Simulation results with different hyperparameter configurations using a digital device twin of the MSOT Acuity Echo (iThera Medical GmbH, Munich, Germany). The results are shown for three spacings ($\mathrm{\Delta }x$) in three rows (0.15, 0.35, and 0.55 mm), and from left to right, the columns show the following: (a) the ground truth initial pressure distribution; (b) the default pipeline with delay-and-sum reconstruction of the time-series pressure data (pressure mode); (c) delay-and-sum reconstruction with a bandpass filter (Tukey window with an alpha value of 0.5 and 1 kHz as high-pass and 8 MHz as low-pass frequencies) applied to the time-series data; (d) delay-and-sum reconstruction with the first derivative of the time-series data (differential mode); and (e) delay-and-sum reconstruction with a bandpass filter with the same configuration as in (c), the first derivative of the time-series data and envelope detection.

Fig. 7

Demonstration of the versatility of the toolkit. From the same tissue phantom, two initial pressure distributions and time-series data are simulated using completely different PA digital device twin [in this case, the MSOT Acuity Echo and the MSOT InVision 256-TF (iThera Medical GmbH, Munich, Germany)]. The simulated time-series data are then reconstructed using different reconstruction algorithms (time reversal and delay-and-sum), resulting in four distinct simulation results.

Fig. 8

Examples of chromophore distributions that can be created using the SIMPA volume generation module. (a) Arbitrarily placed and oriented geometrical structures, i.e., a tube (green), a sphere (blue), a parallelepiped (yellow), and a cuboid (red); (b) a cylindrical phantom (yellow) with two tubular inclusions (red); (c) a vessel tree with high blood oxygen saturation (red) and a vessel tree with lower blood oxygen saturation (blue); and (d) a forearm model including the epidermis (brown), dermis (pink), fat (yellow), vessels (red), and a bone (gray).

Fig. 9

Comparison of simulations using SIMPA with a real PA image of a human forearm.
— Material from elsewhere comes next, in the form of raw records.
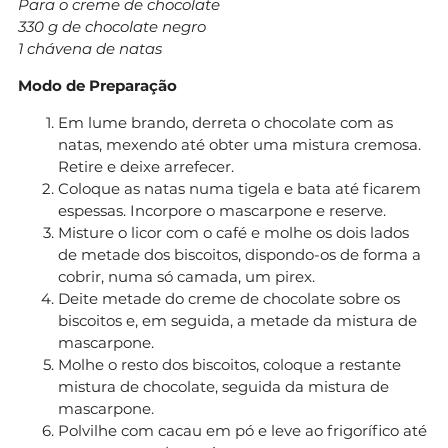
Para o creme de chocolate
330 g de chocolate negro
1 chávena de natas
Modo de Preparação
Em lume brando, derreta o chocolate com as
natas, mexendo até obter uma mistura cremosa.
Retire e deixe arrefecer.
Coloque as natas numa tigela e bata até ficarem
espessas. Incorpore o mascarpone e reserve.
Misture o licor com o café e molhe os dois lados
de metade dos biscoitos, dispondo-os de forma a
cobrir, numa só camada, um pirex.
Deite metade do creme de chocolate sobre os
biscoitos e, em seguida, a metade da mistura de
mascarpone.
Molhe o resto dos biscoitos, coloque a restante
mistura de chocolate, seguida da mistura de
mascarpone.
Polvilhe com cacau em pó e leve ao frigorífico até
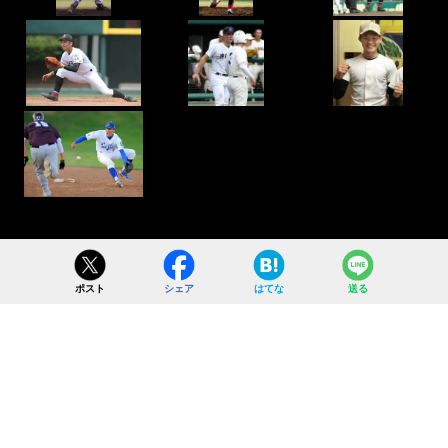
ポスト
シェア
はてな
送る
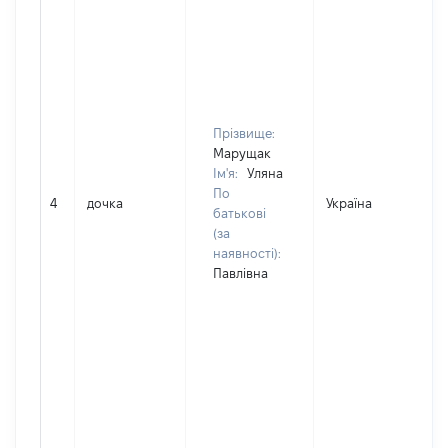
Прізвище:
Марущак
Ім'я:
Уляна
По
4
дочка
Україна
батькові
(за
наявності):
Павлівна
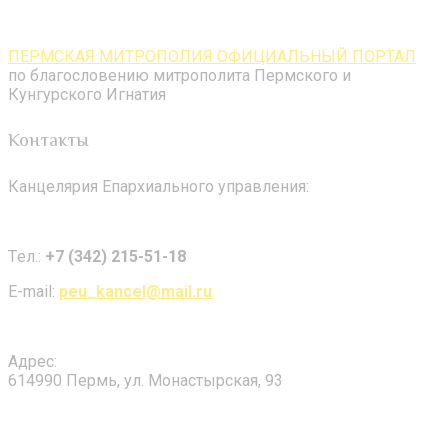
ПЕРМСКАЯ МИТРОПОЛИЯ ОФИЦИАЛЬНЫЙ ПОРТАЛ
по благословению митрополита Пермского и
Кунгурского Игнатия
Контакты
Канцелярия Епархиального управления:
Tел.:
+7 (342) 215-51-18
E-mail:
peu_kancel@mail.ru
Адрес:
614990 Пермь, ул. Монастырская, 93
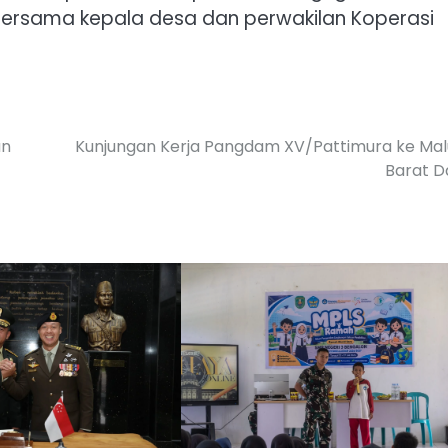
ersama kepala desa dan perwakilan Koperasi
an
Kunjungan Kerja Pangdam XV/Pattimura ke Mal
Barat D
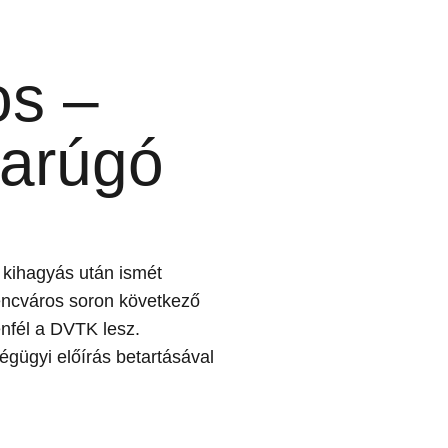
os –
arúgó
 kihagyás után ismét
encváros soron következő
nfél a DVTK lesz.
gügyi előírás betartásával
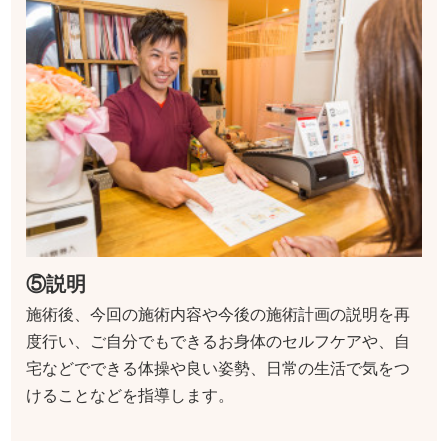
⑤説明
施術後、今回の施術内容や今後の施術計画の説明を再
度行い、ご自分でもできるお身体のセルフケアや、自
宅などでできる体操や良い姿勢、日常の生活で気をつ
けることなどを指導します。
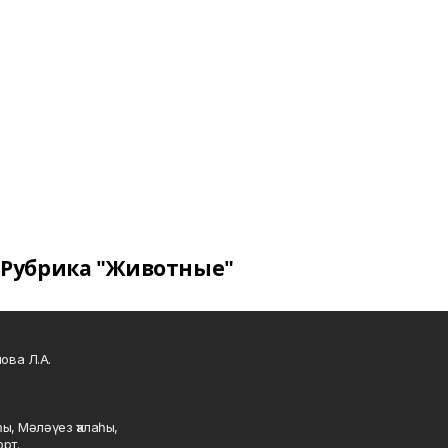
Рубрика "Животные"
ова Л.А.
ы, Мәләүез ҡалаһы,
рт.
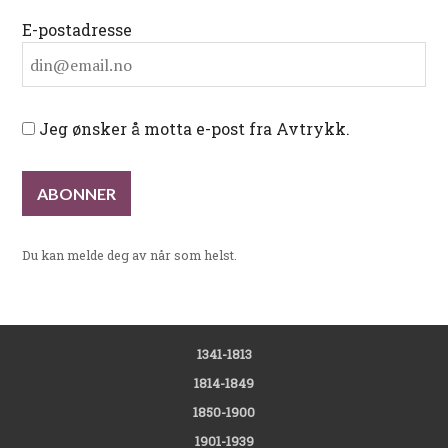
E-postadresse
Jeg ønsker å motta e-post fra Avtrykk.
Du kan melde deg av når som helst.
1341-1813
1814-1849
1850-1900
1901-1939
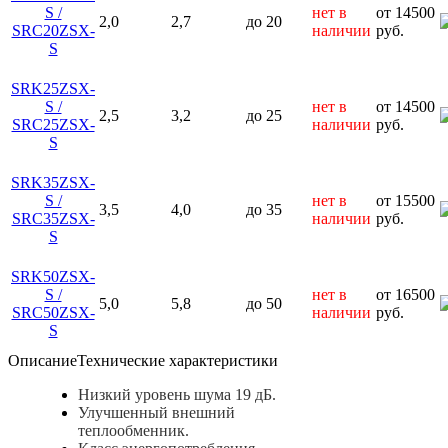
S /
нет в
от 14500
2,0
2,7
до 20
SRC20ZSX-
наличии
руб.
S
SRK25ZSX-
S /
нет в
от 14500
2,5
3,2
до 25
SRC25ZSX-
наличии
руб.
S
SRK35ZSX-
S /
нет в
от 15500
3,5
4,0
до 35
SRC35ZSX-
наличии
руб.
S
SRK50ZSX-
S /
нет в
от 16500
5,0
5,8
до 50
SRC50ZSX-
наличии
руб.
S
Описание
Технические характеристики
Низкий уровень шума 19 дБ.
Улучшенный внешний
теплообменник.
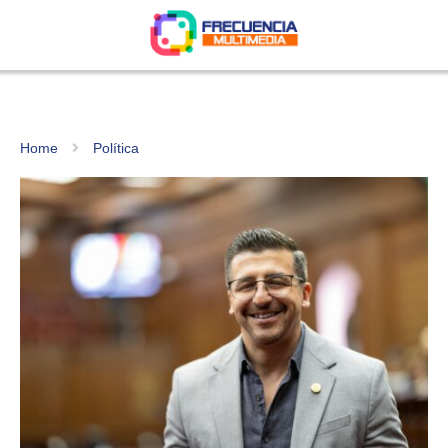
Home
Política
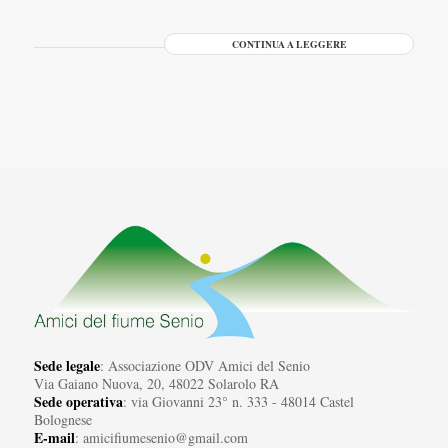
CONTINUA A LEGGERE
Sede legale
: Associazione ODV Amici del Senio
Via Gaiano Nuova, 20, 48022 Solarolo RA
Sede operativa
: via Giovanni 23° n. 333 - 48014 Castel
Bolognese
E-mail
: amicifiumesenio@gmail.com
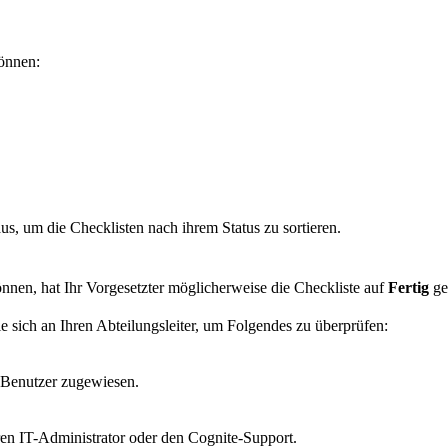
können:
aus, um die Checklisten nach ihrem Status zu sortieren.
önnen, hat Ihr Vorgesetzter möglicherweise die Checkliste auf
Fertig
ge
 sich an Ihren Abteilungsleiter, um Folgendes zu überprüfen:
 Benutzer zugewiesen.
ren IT-Administrator oder den Cognite-Support.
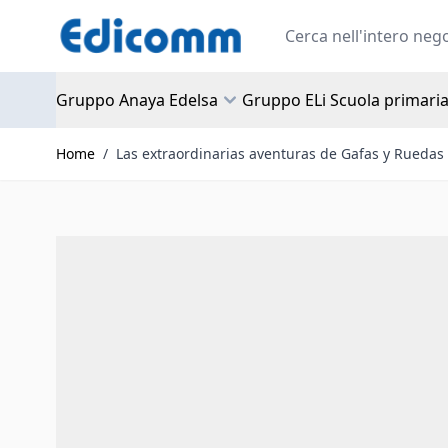
Salta al contenuto
Search
Gruppo Anaya Edelsa
Gruppo ELi Scuola primari
Home
/
Las extraordinarias aventuras de Gafas y Ruedas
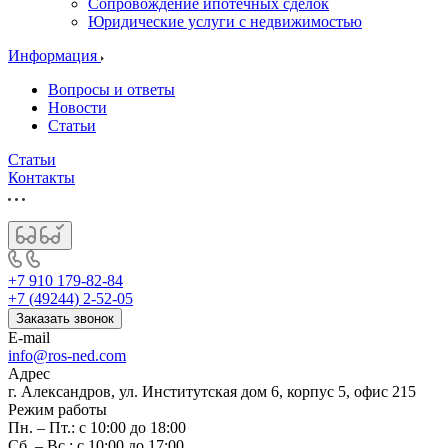
Сопровождение ипотечных сделок
Юридические услуги с недвижимостью
Информация
Вопросы и ответы
Новости
Статьи
Статьи
Контакты
+7 910 179-82-84
+7 (49244) 2-52-05
Заказать звонок
E-mail
info@ros-ned.com
Адрес
г. Александров, ул. Институтская дом 6, корпус 5, офис 215
Режим работы
Пн. – Пт.: с 10:00 до 18:00
Сб. – Вс.: с 10:00 до 17:00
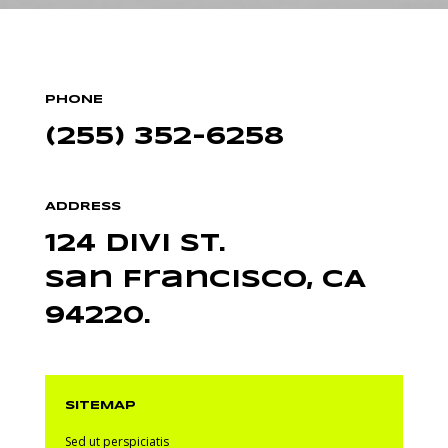
PHONE
(255) 352-6258
ADDRESS
124 Divi St.
San Francisco, CA
94220.
SITEMAP
Sed ut perspiciatis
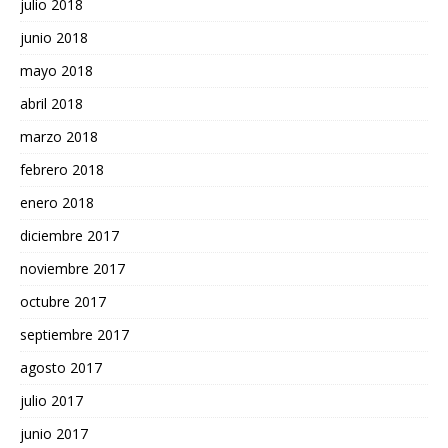
julio 2018
junio 2018
mayo 2018
abril 2018
marzo 2018
febrero 2018
enero 2018
diciembre 2017
noviembre 2017
octubre 2017
septiembre 2017
agosto 2017
julio 2017
junio 2017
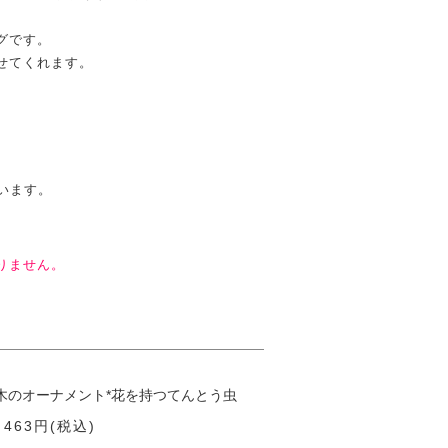
グです。
せてくれます。
います。
りません。
木のオーナメント*花を持つてんとう虫
 463円(税込)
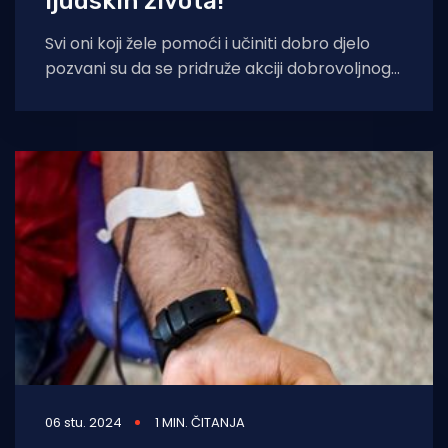
ljudskih života!
Svi oni koji žele pomoći i učiniti dobro djelo
pozvani su da se pridruže akciji dobrovoljnog
darivanja krvi, koja će
06 stu. 2024
1 MIN. ČITANJA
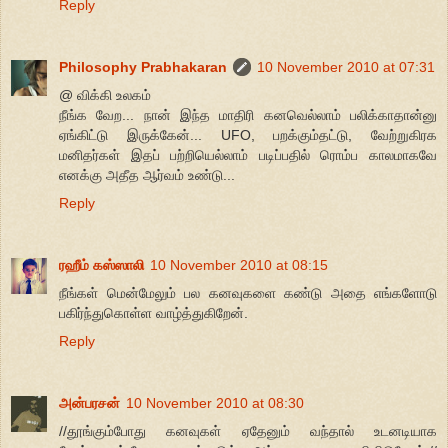
Reply
Philosophy Prabhakaran
10 November 2010 at 07:31
@ விக்கி உலகம்
நீங்க வேற... நான் இந்த மாதிரி கனவெல்லாம் பலிக்காதான்னு
ஏங்கிட்டு இருக்கேன்... UFO, பறக்கும்தட்டு, வேற்றுகிரக
மனிதர்கள் இதப் பற்றியெல்லாம் படிப்பதில் ரொம்ப காலமாகவே
எனக்கு அதீத ஆர்வம் உண்டு...
Reply
ரஹீம் கஸ்ஸாலி
10 November 2010 at 08:15
நீங்கள் மென்மேலும் பல கனவுகளை கண்டு அதை எங்களோடு
பகிர்ந்துகொள்ள வாழ்த்துகிறேன்.
Reply
அன்பரசன்
10 November 2010 at 08:30
//தூங்கும்போது கனவுகள் ஏதேனும் வந்தால் உடனடியாக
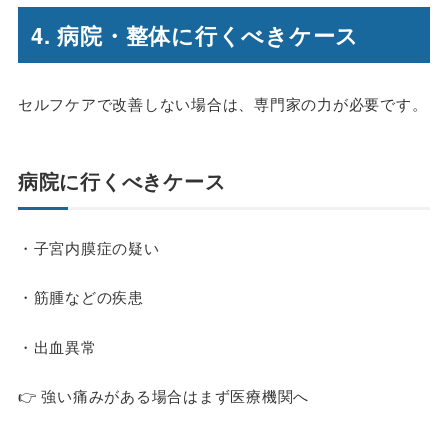
4. 病院・整体に行くべきケース
セルフケアで改善しない場合は、専門家の力が必要です。
病院に行くべきケース
・子宮内膜症の疑い
・筋腫などの疾患
・出血異常
👉 強い痛みがある場合はまず医療機関へ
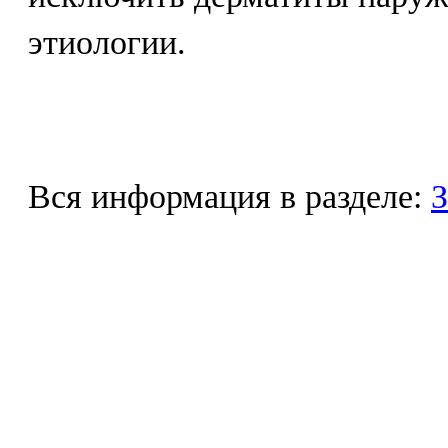
этиологии.
Вся информация в разделе:
З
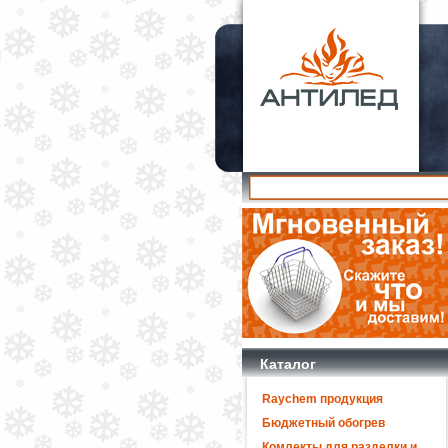
Каталог
Raychem продукция
Бюджетный обогрев
Комлекты для разделки и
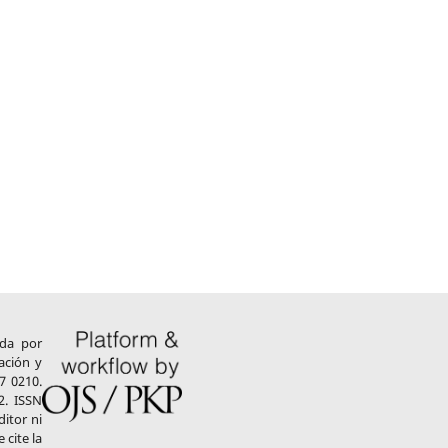
ada por
ación y
7 0210.
2. ISSN
ditor ni
 cite la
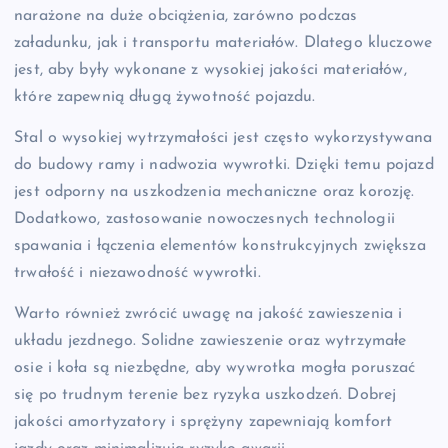
narażone na duże obciążenia, zarówno podczas
załadunku, jak i transportu materiałów. Dlatego kluczowe
jest, aby były wykonane z wysokiej jakości materiałów,
które zapewnią długą żywotność pojazdu.
Stal o wysokiej wytrzymałości jest często wykorzystywana
do budowy ramy i nadwozia wywrotki. Dzięki temu pojazd
jest odporny na uszkodzenia mechaniczne oraz korozję.
Dodatkowo, zastosowanie nowoczesnych technologii
spawania i łączenia elementów konstrukcyjnych zwiększa
trwałość i niezawodność wywrotki.
Warto również zwrócić uwagę na jakość zawieszenia i
układu jezdnego. Solidne zawieszenie oraz wytrzymałe
osie i koła są niezbędne, aby wywrotka mogła poruszać
się po trudnym terenie bez ryzyka uszkodzeń. Dobrej
jakości amortyzatory i sprężyny zapewniają komfort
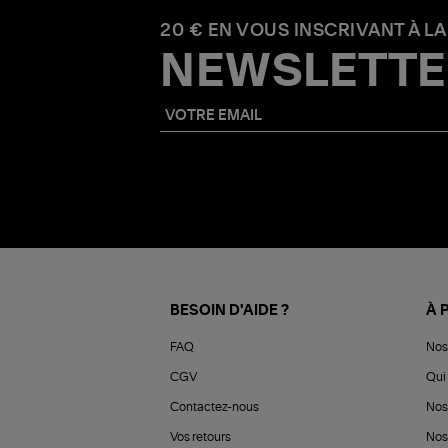
20 € EN VOUS INSCRIVANT À LA
NEWSLETTE
BESOIN D'AIDE ?
À 
FAQ
Nos
CGV
Qui 
Contactez-nous
Nos
Vos retours
Nos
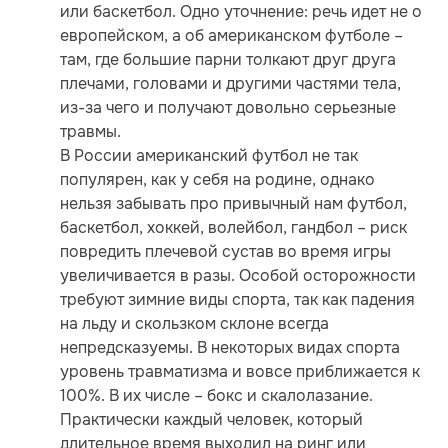
или баскетбол. Одно уточнение: речь идет не о
европейском, а об американском футболе –
там, где большие парни толкают друг друга
плечами, головами и другими частями тела,
из-за чего и получают довольно серьезные
травмы.
В России американский футбол не так
популярен, как у себя на родине, однако
нельзя забывать про привычный нам футбол,
баскетбол, хоккей, волейбол, гандбол – риск
повредить плечевой сустав во время игры
увеличивается в разы. Особой осторожности
требуют зимние виды спорта, так как падения
на льду и скользком склоне всегда
непредсказуемы. В некоторых видах спорта
уровень травматизма и вовсе приближается к
100%. В их числе – бокс и скалолазание.
Практически каждый человек, который
длительное время выходил на ринг или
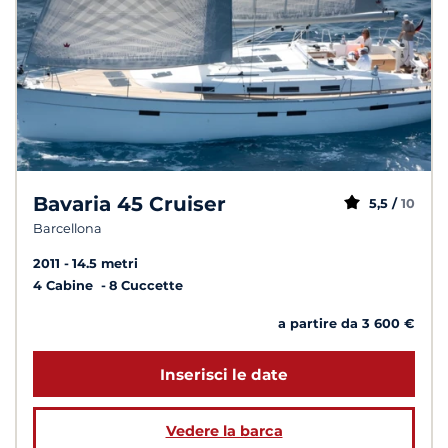
Bavaria 45 Cruiser
5,5 /
10
Barcellona
2011
14.5 metri
4 Cabine
8 Cuccette
a partire da 3 600 €
Inserisci le date
Vedere la barca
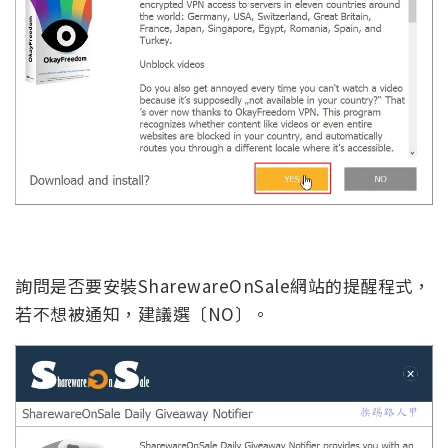
詢問是否要安裝SharewareOnSale網站的提醒程式，
若不想被通知，建議選〔NO〕。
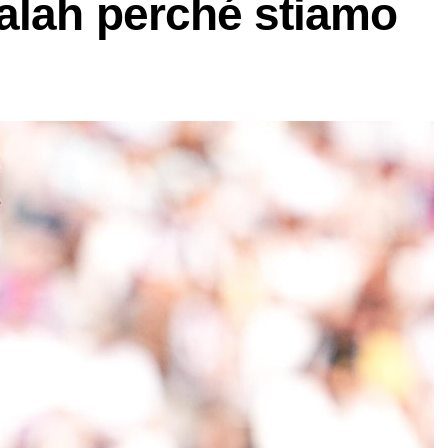
alah perché stiamo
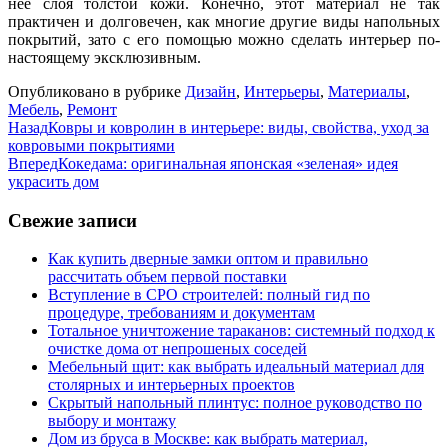
нее слоя толстой кожи. Конечно, этот материал не так
практичен и долговечен, как многие другие виды напольных
покрытий, зато с его помощью можно сделать интерьер по-
настоящему эксклюзивным.
Опубликовано в рубрике
Дизайн
,
Интерьеры
,
Материалы
,
Мебель
,
Ремонт
Назад
Ковры и ковролин в интерьере: виды, свойства, уход за
ковровыми покрытиями
Вперед
Кокедама: оригинальная японская «зеленая» идея
украсить дом
Свежие записи
Как купить дверные замки оптом и правильно
рассчитать объем первой поставки
Вступление в СРО строителей: полный гид по
процедуре, требованиям и документам
Тотальное уничтожение тараканов: системный подход к
очистке дома от непрошеных соседей
Мебельный щит: как выбрать идеальный материал для
столярных и интерьерных проектов
Скрытый напольный плинтус: полное руководство по
выбору и монтажу
Дом из бруса в Москве: как выбрать материал,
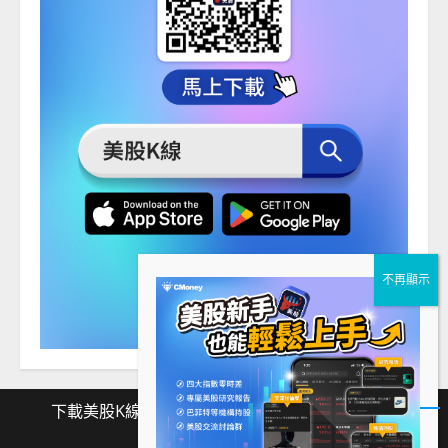
下載美股K線
Facebook
Instagram
Twitter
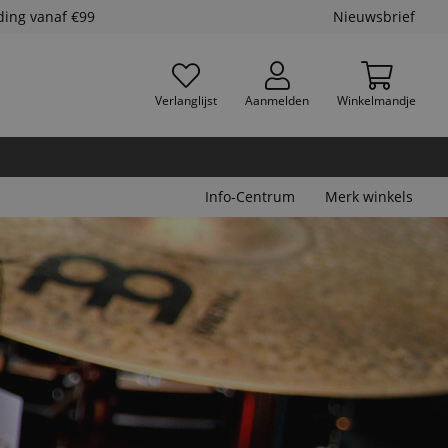
ding vanaf €99
Nieuwsbrief
Verlanglijst
Aanmelden
Winkelmandje
Info-Centrum
Merk winkels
From left to right, the panels show: (a) the normalized reconstructed PA image of a real human forearm acquired with the MSOT Acuity Echo; (b) a simulated image using SIMPA’s segmentation-based volume creator with a reference segmentation map of (a); and (c) a simulated image using SIMPA’s model-based volume creator. For both volume creators, a digital device twin of the MSOT Acuity Echo was used. For easier comparison, all images were normalized from 0 to 1 in arbitrary units.

Fig. 10

Example of a diverse dataset of simulated PA images. With randomized settings of amount, location, size, shape, and blood oxygen saturation of vessels as well as the curvature of the skin, 12 diverse PA images were generated and normalized between 0 and 1 in arbitrary units (a.u.). The spacing of all images was 0.15 mm. For all simulations, a digital device twin of the MSOT Acuity Echo was used.